## [Text]
Captain Gordon, 'Flying Torah,' Bangor, 1945
Bangor Public Library
The children of Jewish immigrants were just as interested in sports and dances and other aspects of American culture as their classmates. One characteristic that set them apart, however, was that they tended to stay in school. In 1930, when only 45 percent of Lewiston's 16- and 17-year-olds were in school, every single Jew of that age was a student. Among 18–20-year-olds in Lewiston that year, nearly 60 percent of Jews were students, in contrast to only 13 percent of the total population. Many of the Jewish Mainers who attended college went on to become professionals, especially lawyers, teachers, and doctors.
Maine's largest cities were home to a wide variety of Jewish communal institutions in the mid-20th century. There were, for example, 16 Jewish organizations in Greater Bangor in the 1950s, and about half of the Jews in that region belonged to at least three of them.
Some of these organizations were religious in nature; others were cultural, philanthropic, or purely social. The Jewish community of Portland, the state's largest, supported a community center, a debating society, fraternal organizations, youth groups, and country clubs, as well as several synagogues.
Jews in smaller communities, in contrast, often struggled to support a single synagogue and to obtain kosher food. Strict religious observance, however, was not a priority for most Jewish Mainers, many of whom enjoyed both traditional Jewish foods like matzo ball soup and non-kosher Maine delicacies like lobster.
Sadye and Harriett Waterman on ship, 1936
Maine Historical Society
Jews sought to participate as equals in Maine's civic, cultural, social, and recreational life. For much of the 20th century, however, they were unable to do so fully because of anti-Semitism. Jews faced discriminatory hiring practices, were unable to buy homes in certain neighborhoods, and were denied membership in many clubs and social organizations.

Records from a data collection:
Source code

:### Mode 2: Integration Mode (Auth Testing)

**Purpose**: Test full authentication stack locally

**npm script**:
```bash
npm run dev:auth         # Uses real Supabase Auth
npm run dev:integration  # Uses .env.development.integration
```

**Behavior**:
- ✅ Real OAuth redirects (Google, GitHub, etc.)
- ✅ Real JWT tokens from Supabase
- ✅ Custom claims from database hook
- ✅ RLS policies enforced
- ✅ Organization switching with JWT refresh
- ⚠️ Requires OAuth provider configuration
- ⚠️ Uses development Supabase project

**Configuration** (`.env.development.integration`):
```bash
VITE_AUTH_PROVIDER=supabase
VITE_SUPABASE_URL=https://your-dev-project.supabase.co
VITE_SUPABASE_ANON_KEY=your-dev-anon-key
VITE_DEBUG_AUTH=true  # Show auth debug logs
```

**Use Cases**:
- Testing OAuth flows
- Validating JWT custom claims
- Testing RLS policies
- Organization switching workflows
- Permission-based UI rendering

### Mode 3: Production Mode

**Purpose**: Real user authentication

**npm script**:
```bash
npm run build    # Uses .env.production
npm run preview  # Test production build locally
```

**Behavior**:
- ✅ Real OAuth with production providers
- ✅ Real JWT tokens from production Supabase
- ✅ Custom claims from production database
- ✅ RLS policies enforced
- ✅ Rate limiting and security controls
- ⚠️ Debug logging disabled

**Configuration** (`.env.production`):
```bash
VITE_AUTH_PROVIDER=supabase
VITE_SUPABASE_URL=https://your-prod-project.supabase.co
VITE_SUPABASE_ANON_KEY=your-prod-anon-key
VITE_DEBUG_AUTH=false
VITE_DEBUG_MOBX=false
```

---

## [What needs to be done]
According to the text about Jewish life in Maine, how many Jewish organizations were there in Greater Bangor in the 1950s? Draw only on the text about Jewish life in Maine, not the records.

## [Task response]
There were 16 Jewish organizations in Greater Bangor in the 1950s.